DATASET RECORDS —
------------------------

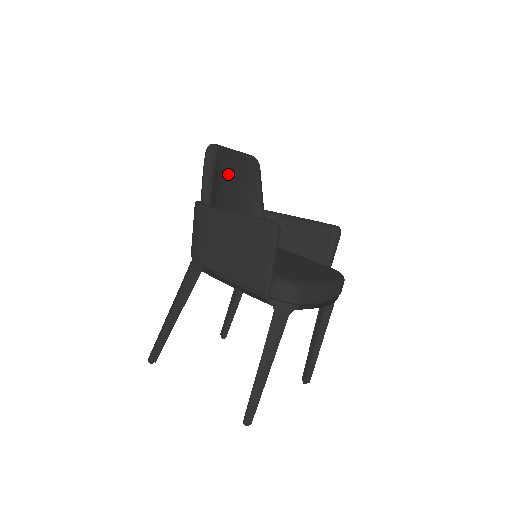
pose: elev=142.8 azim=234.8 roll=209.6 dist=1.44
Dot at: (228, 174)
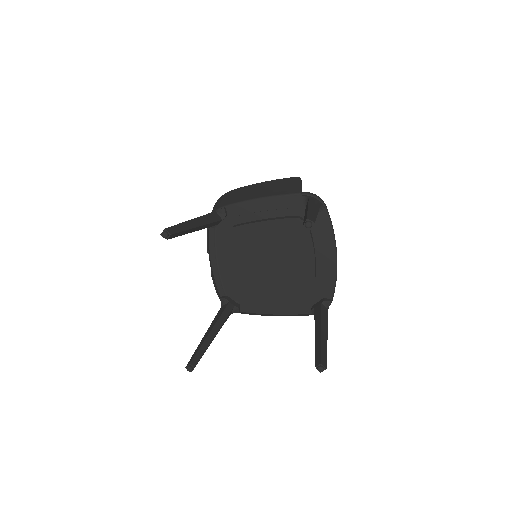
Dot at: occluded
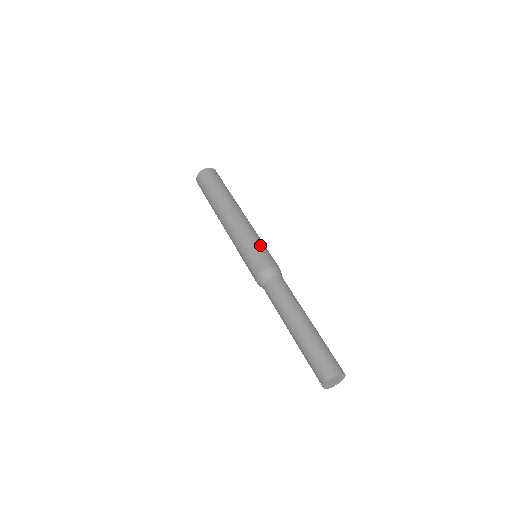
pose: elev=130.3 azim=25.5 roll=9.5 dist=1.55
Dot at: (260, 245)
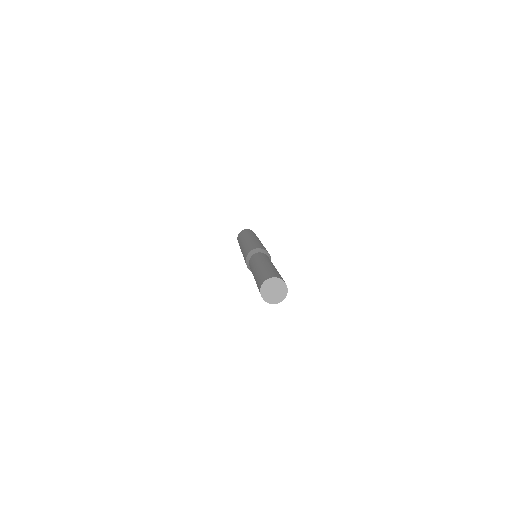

------------------------

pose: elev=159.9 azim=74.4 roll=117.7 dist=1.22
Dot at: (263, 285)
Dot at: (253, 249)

------------------------

EXERCISE GOAL —
Can you quote the rows starting at the one that contains "pose: elev=159.9 azim=74.4" and ending at the one that contains "Dot at: (253, 249)", with both of those rows included?

RESPONSE —
pose: elev=159.9 azim=74.4 roll=117.7 dist=1.22
Dot at: (263, 285)
Dot at: (253, 249)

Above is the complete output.